Divergence and Bad Start Values in Censored Mixture Model

I am trying to fit a complex, multilevel mixture model that is described in greater detail here. The gist of it is that I am having participants listen to tones and then try to recreate the original tone using a slider. My dependent measure is a transformation of the distance on the slider between the true tone and the tone selected, in semi-tones (which involves a non-linear transformation). I am modelling this difference as coming from a mixture of a uniform distribution (they have no idea what the tone was) or a normal distribution with unknown sigma (they have a representation of the tone but it may be imprecise). I can fit that model fine. However, one element I am trying to incorporate now is the fact that responses are liable to be “cut-off” on either end (since the slider is of finite length). I conceptualized this as truncation in my earlier post but I am fairly certain it is instead an example of censoring. The model therefore becomes a mixture between a uniform distribution where the upper and lower bounds vary across observations and a censored normal distribution where responses close to either end are considered to be censored.

I started off trying to fit this using brms, which has taken me pretty far. I have recently switched to using base Stan – working with the code generated by brms – which has permitted a few optimizations. The issue is that the model seems to have trouble finding initial start values as evidenced by the following error:

Rejecting initial value:
  Gradient evaluated at the initial value is not finite.
  Stan can't start sampling from this initial value.

In the full model I hope to fit, the chains almost never find appropriate values. By stripping it down to a much simpler model (appended with data) I have been able to get it to fit most of the time, but it usually has divergent transitions roughly equivalent to the number of post warm-up samples. This pathological behaviour intensifies if predictors or random effects are incorporated.
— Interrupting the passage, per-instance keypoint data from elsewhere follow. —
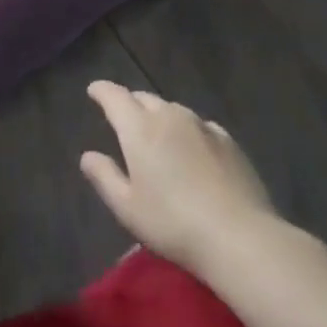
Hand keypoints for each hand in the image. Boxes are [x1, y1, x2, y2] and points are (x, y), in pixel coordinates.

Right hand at [80, 81, 275, 272]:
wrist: (238, 235)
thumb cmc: (173, 223)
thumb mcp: (127, 208)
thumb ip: (105, 177)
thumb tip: (88, 156)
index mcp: (140, 128)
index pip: (115, 96)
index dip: (102, 91)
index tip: (93, 91)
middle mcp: (170, 116)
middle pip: (144, 98)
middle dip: (130, 103)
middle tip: (123, 119)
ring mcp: (202, 125)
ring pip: (172, 109)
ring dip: (159, 116)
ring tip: (157, 136)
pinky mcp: (227, 140)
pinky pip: (198, 125)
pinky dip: (187, 130)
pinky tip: (192, 150)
I feel I must be doing something fundamentally wrong here, but I am not quite sure what that is. Any advice would be appreciated. Code necessary to read the data and fit the model provided here:

# Libraries

# Read in data and setup censoring variable
dat = read.csv('dat2.csv')

samp_mod_compiled = stan_model('samp_mod.stan')

samp_mod_dat = list(N = nrow(dat), Y = dat$diff, cens=dat$cens, lb=dat$lb, ub=dat$ub, prior_only=0)

samp_mod_samples = sampling(samp_mod_compiled, data=samp_mod_dat, chains=4, cores=4, iter=2000, warmup=1000)

The Stan code was generated using brms and edited by me to remove certain extraneous elements.

Operating System: MacOS 10.14
rstan Version: 2.18.2
brms Version: 2.7.0
dat2.csv (318.0 KB)
samp_mod.stan (1.7 KB)

1 Like

One thing that is weird is that you separately have theta1 and theta2, but I believe you should always have exp(theta2) = 1 - exp(theta1). Further you initialize theta2 with zeroes and then subtract from it? I would suggest you directly compute a single theta and use log_mix to compute your mixture.

If that doesn’t help I’ve also compiled a list of strategies that can be used to investigate further https://www.martinmodrak.cz/2018/02/19/taming-divergences-in-stan-models/

1 Like

Thanks for the tip!
I also enjoyed your blog!

The parameterization for theta is from brms (which was used to generate the code prior to my modifications). It is not how I tend to program mixture models, but I am trying to stay relatively close to brms output in hopes I can generate my models using that package and quickly modify it to my purpose. Nonetheless, I will see if changing that element of the parameterization solves the issue!